Fifth Periodic (Scotland only)

2005

646

Fifth Periodic (rest)

2010, (2015)

650

 

It has been well pointed out that the size of the House of Commons is large by international standards for lower houses. The usual point of reference is the American House of Representatives at 435, but this is misleading because the 50 states have a degree of self-government our counties, regions and even devolved nations do not possess.

 

A more realistic comparison would be with the lower houses of similar-sized European nations. The German Bundestag has 630 members (for a population of 80 million); the Italian Chamber of Deputies 630; the French National Assembly 577; the Spanish Congress of Deputies 350. Internationally, it would appear the Commons is the largest democratic lower house in the world.

 

There is therefore a case for reduction, which I support, and the arguments for it are well-worn. A figure of approximately 600 is not a radical reduction and would not make for much disruption in Parliamentary or public life.

 

There are two ways of achieving such a reduction:

(a)    the method used in the Sixth Periodic Review, i.e. the use of a fixed divisor.
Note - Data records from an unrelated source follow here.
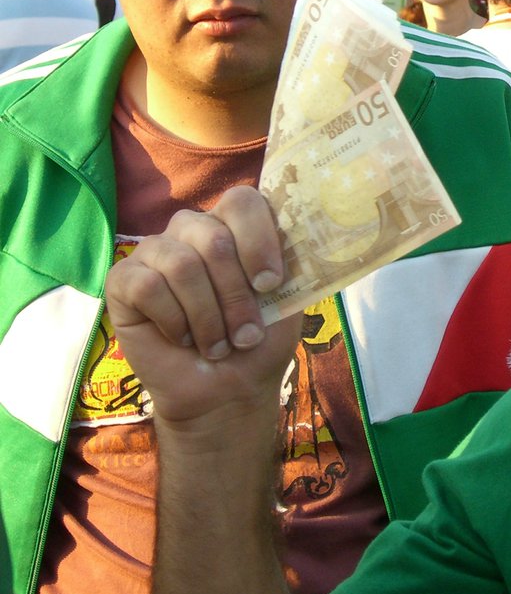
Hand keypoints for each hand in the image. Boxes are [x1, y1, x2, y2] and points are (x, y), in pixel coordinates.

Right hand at [106, 185, 298, 425]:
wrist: (225, 392)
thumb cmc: (257, 341)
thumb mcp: (288, 299)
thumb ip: (292, 260)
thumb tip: (303, 233)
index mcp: (234, 226)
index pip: (242, 202)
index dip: (257, 240)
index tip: (268, 285)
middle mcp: (193, 229)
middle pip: (214, 237)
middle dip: (235, 296)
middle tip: (245, 335)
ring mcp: (155, 250)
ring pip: (182, 264)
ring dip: (207, 317)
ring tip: (216, 344)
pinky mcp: (123, 278)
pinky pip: (147, 285)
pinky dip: (172, 321)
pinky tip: (181, 338)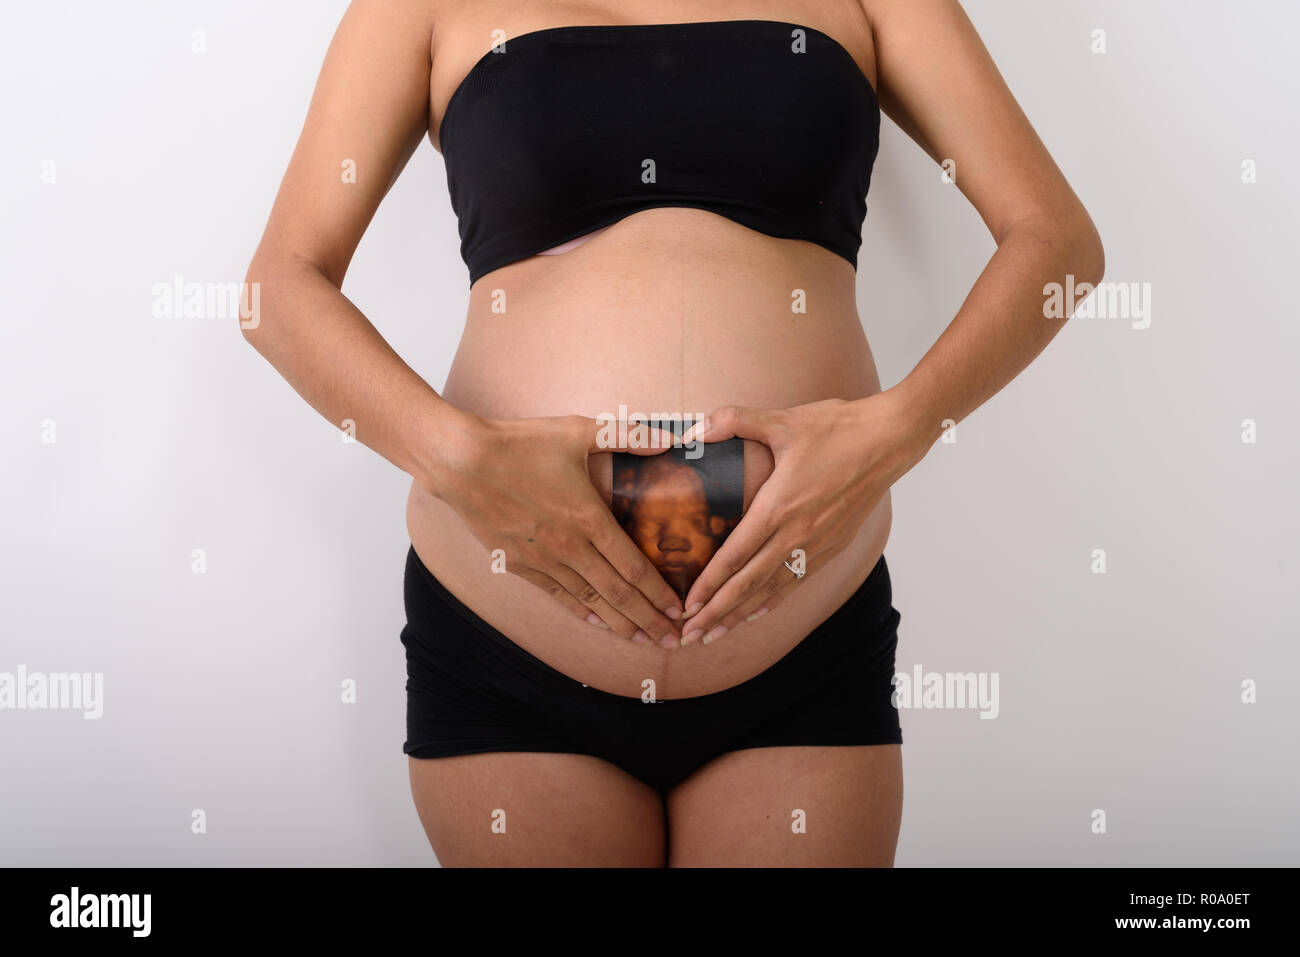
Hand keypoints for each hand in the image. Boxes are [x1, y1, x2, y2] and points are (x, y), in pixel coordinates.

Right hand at [435, 414, 684, 645]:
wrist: (462, 462)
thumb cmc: (520, 443)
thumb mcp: (577, 431)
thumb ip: (627, 436)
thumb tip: (669, 437)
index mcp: (589, 517)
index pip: (634, 567)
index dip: (659, 593)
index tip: (679, 609)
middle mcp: (570, 546)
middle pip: (618, 593)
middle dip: (649, 620)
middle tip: (672, 640)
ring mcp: (543, 559)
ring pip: (590, 600)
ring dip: (619, 623)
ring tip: (642, 641)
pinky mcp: (519, 564)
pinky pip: (558, 595)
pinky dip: (582, 611)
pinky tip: (598, 622)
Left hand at [676, 393, 929, 644]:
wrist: (890, 440)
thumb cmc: (838, 428)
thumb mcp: (783, 420)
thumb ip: (736, 420)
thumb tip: (696, 425)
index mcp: (780, 506)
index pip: (736, 556)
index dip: (709, 584)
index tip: (686, 606)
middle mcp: (797, 534)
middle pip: (749, 584)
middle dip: (716, 613)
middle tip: (689, 636)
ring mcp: (818, 544)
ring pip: (772, 590)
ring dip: (741, 615)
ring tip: (715, 635)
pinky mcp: (834, 546)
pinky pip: (796, 582)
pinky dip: (773, 602)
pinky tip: (756, 613)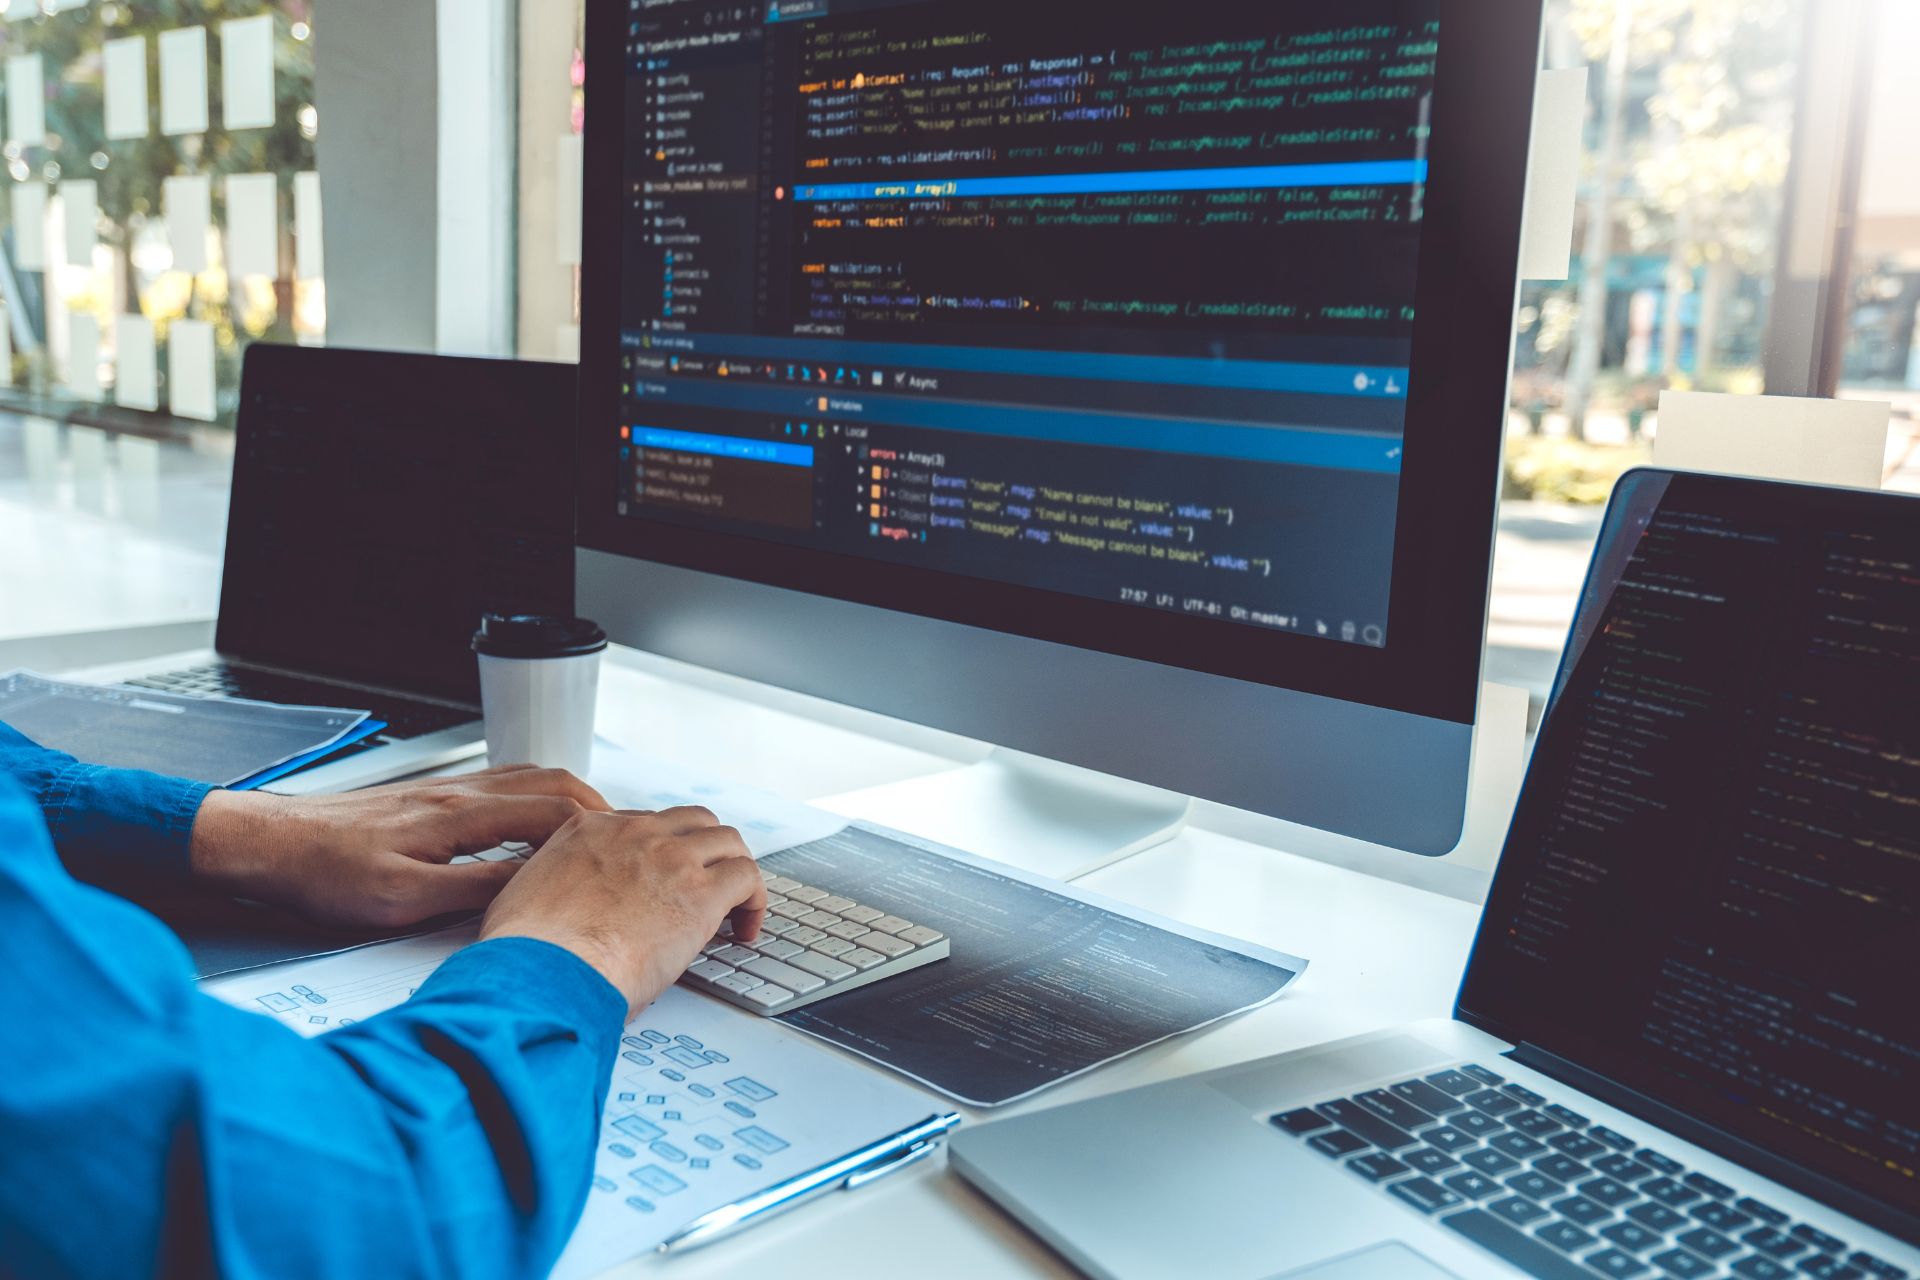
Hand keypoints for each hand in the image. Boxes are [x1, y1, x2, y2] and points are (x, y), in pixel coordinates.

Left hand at [188, 766, 611, 928]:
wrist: (271, 844)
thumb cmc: (323, 872)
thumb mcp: (402, 901)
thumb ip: (472, 893)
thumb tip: (530, 892)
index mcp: (460, 815)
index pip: (554, 812)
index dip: (599, 832)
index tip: (625, 853)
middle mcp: (459, 793)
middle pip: (553, 785)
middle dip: (599, 810)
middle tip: (625, 841)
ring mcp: (446, 791)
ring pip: (530, 779)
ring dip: (570, 801)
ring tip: (593, 831)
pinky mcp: (431, 799)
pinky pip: (503, 786)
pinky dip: (536, 799)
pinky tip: (533, 823)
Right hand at [478, 807, 765, 1016]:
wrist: (539, 971)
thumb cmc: (525, 955)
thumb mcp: (522, 900)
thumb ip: (551, 892)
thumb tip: (564, 918)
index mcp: (586, 832)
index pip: (643, 825)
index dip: (662, 852)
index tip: (666, 879)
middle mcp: (632, 834)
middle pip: (691, 822)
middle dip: (706, 850)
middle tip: (709, 884)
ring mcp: (670, 858)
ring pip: (727, 840)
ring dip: (734, 871)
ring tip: (736, 906)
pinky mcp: (700, 892)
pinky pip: (748, 877)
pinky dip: (755, 901)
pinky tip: (745, 930)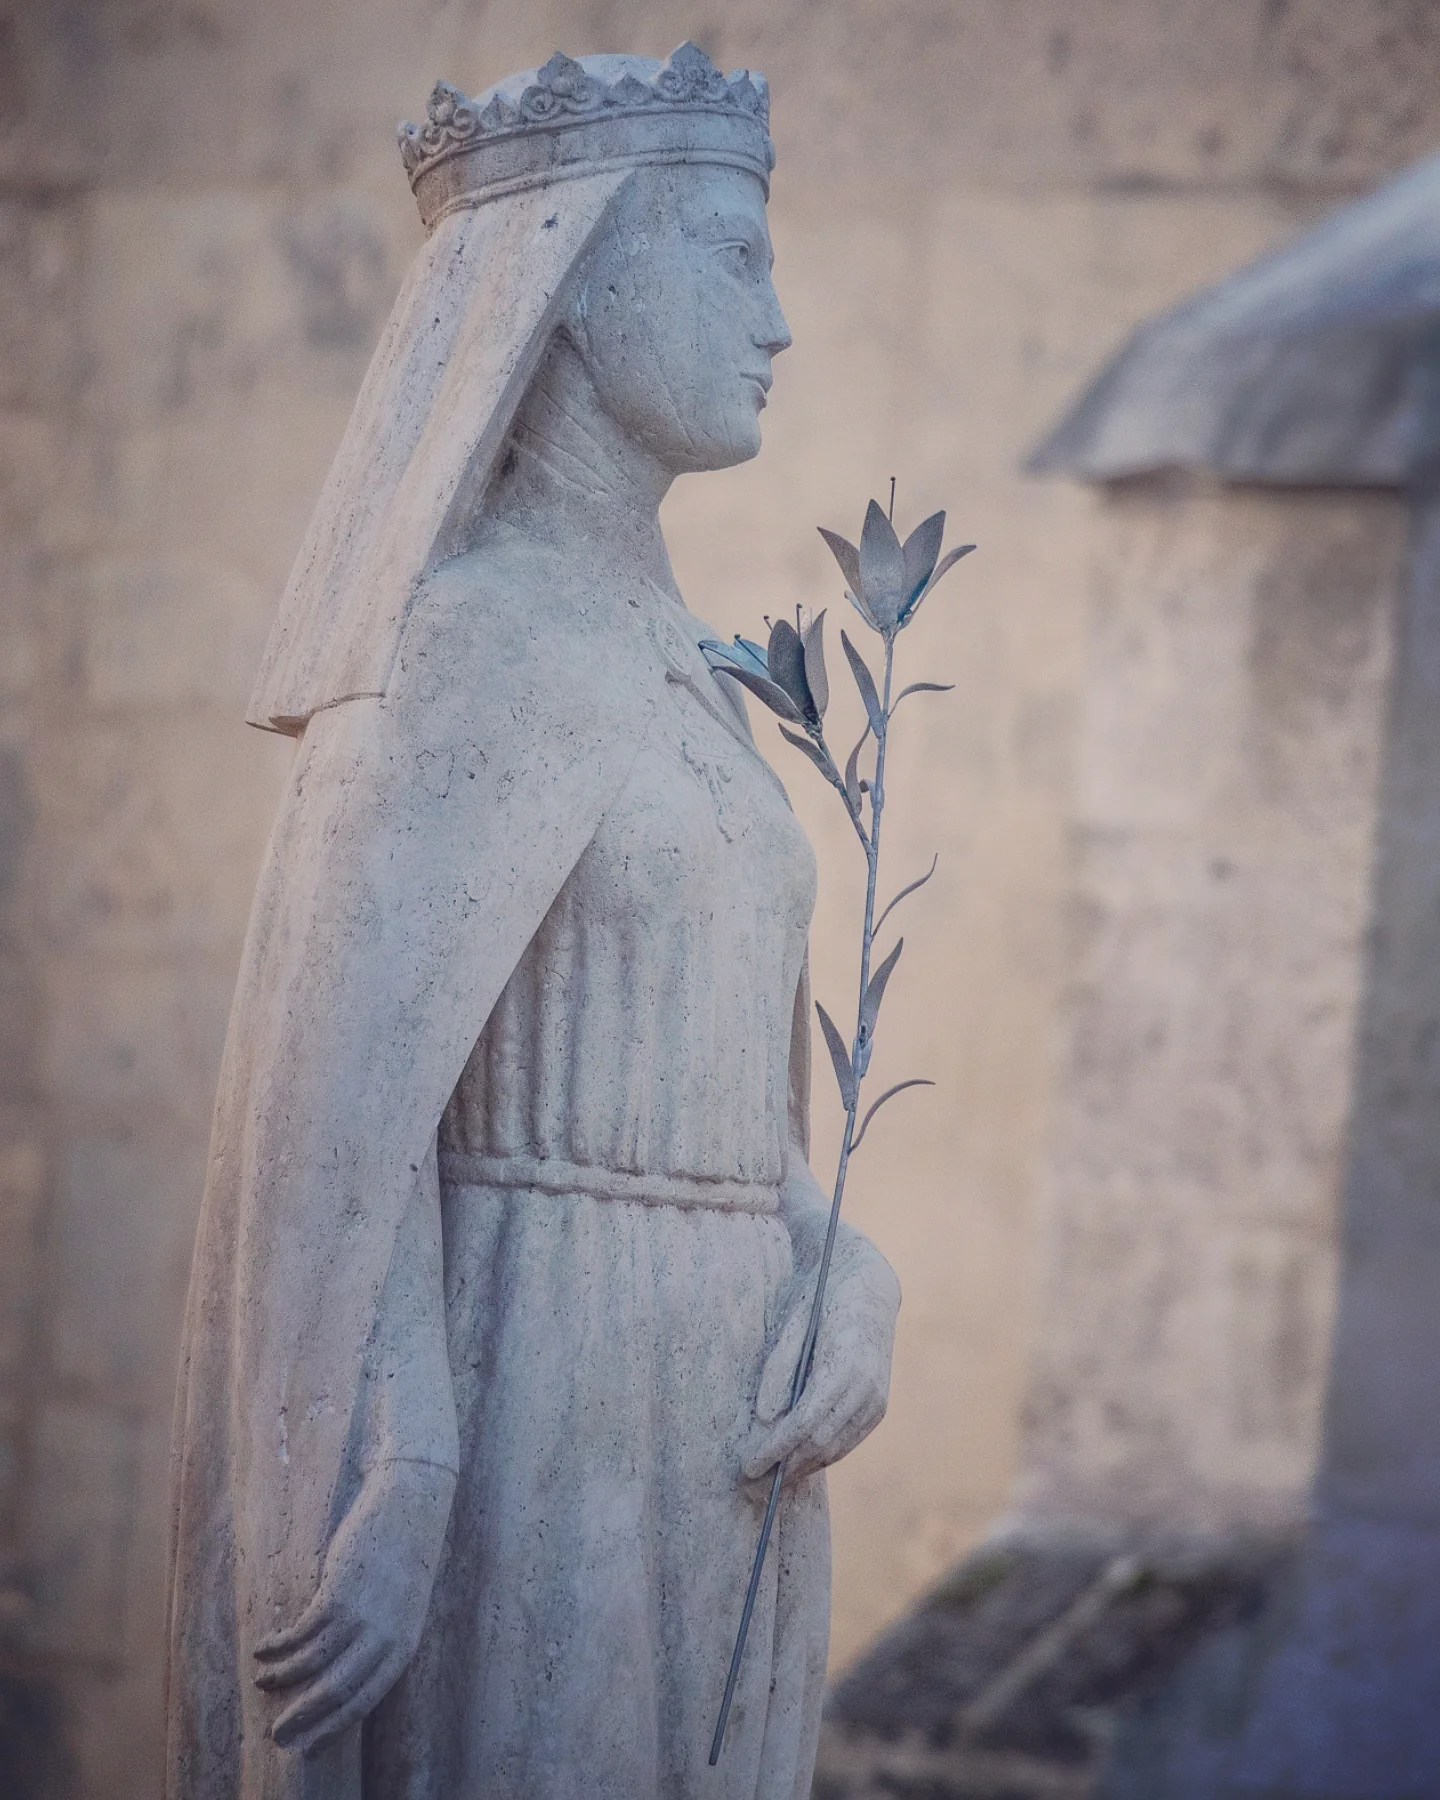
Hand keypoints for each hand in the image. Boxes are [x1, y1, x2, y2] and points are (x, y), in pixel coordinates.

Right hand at [253, 1457, 455, 1754]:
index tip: (306, 1749)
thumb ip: (378, 1644)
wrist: (410, 1504)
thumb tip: (343, 1675)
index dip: (331, 1729)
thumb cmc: (404, 1557)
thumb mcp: (401, 1610)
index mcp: (402, 1649)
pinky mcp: (337, 1595)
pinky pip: (299, 1635)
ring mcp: (361, 1619)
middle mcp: (384, 1640)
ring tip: (260, 1683)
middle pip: (335, 1694)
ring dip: (281, 1679)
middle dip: (302, 1718)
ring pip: (311, 1666)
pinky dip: (277, 1648)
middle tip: (276, 1734)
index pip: (364, 1703)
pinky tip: (263, 1649)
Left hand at [741, 1242, 899, 1488]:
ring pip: (836, 1447)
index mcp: (845, 1363)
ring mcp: (877, 1399)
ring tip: (770, 1478)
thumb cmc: (822, 1298)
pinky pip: (849, 1441)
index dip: (775, 1448)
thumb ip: (778, 1368)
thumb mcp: (792, 1321)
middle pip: (820, 1441)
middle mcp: (867, 1387)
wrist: (869, 1286)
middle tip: (751, 1479)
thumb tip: (764, 1418)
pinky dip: (822, 1455)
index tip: (747, 1465)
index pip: (804, 1421)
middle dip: (785, 1465)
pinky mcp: (879, 1406)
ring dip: (803, 1466)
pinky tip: (799, 1461)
This would eliminate the ‘ratchet effect’.

(b)    the re-introduction of the Rules used at the Fifth Periodic Review with either a reduction in the various suggested national entitlements contained in Rule 1, or else an additional part to Rule 1 specifying a maximum size for the House of Commons, in order to hold up the ‘ratchet effect’.

 

I do not view the exact figure of 600 MPs as a shibboleth, but an approximate figure that is more desirable than the current figure of 650. Had I viewed the figure 600 as crucial, I could only support (a).

 

Which of these two methods might be chosen, should the Government of the 2015 Parliament support a reduction in the size of the Commons, depends on whether that Government views constituencies crossing county boundaries, and constituencies not necessarily representing ‘natural communities’, as an acceptable part of redistribution. If this were not acceptable, the old Rules would have to be brought back, modified as per (b).

 

8. a) Should the Boundary Commissions be asked to draw up proposals for new boundaries based on the current number of MPs?

 

This question is not clear. If the Government of the 2015 Parliament does not support reduction in the size of the Commons, the Commissions will have to draw up proposals based on the current number of MPs as legislation will force them to.

 

As per the above, however, I support a reduction in the size of the House.